The drop in Russian funds in Cypriot banks continues month after month but at the same time Cypriots seem to systematically deposit even a small amount, according to Central Bank of Cyprus recent data.
The state of play of the banking sector in Cyprus indicates that, firstly, depositors’ anxious insecurity after the shocking 2013 haircut is over. And cash is returning to the banks along with the ability of households and businesses to save a little. This ability has improved remarkably since 2016.
Secondly, the reduced presence of Russian depositors in Cypriot banks seems to be linked to international efforts to combat money laundering activity within the EU. Because Russian clients continuously close their accounts, total deposits fell by €1.1 billion within one year. And, compared to 2012, Russian deposits fell by €14.66 billion.
Thirdly, bankers are now tasked with the proper management of the fresh liquidity. In May, the banking system’s deposits over loans were higher by €10.4 billion, compared to €2.1 billion which was the case a year ago. Reserved deposits, that is the difference between loans and deposits, is the highest recorded since April 2008. In fact, total deposits in May 2019 recorded a net increase of €688.3 million compared to a net increase of €236.9 million in April 2019.
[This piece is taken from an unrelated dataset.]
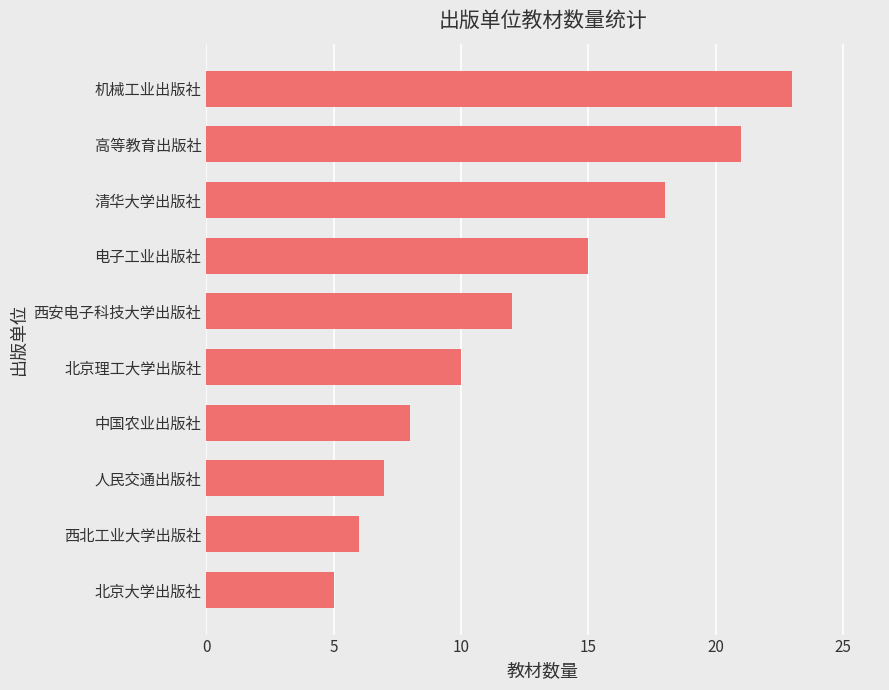

At which label is the value closest to 14?

电子工业出版社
The total balance in deposits in May 2019 reached €48.4 billion. Specifically, Cypriot households deposited €1.26 billion to banks over a four-year period starting from 2015, and €123 million within one year.
At the same time, deposits of Cypriot companies rose by €1.38 billion since 2015, remaining stable for a period of one year. A different picture is presented in deposits of insurance companies and pension funds where the fall within one year is €38 million. And from 2015, the fall is as high as €189 million.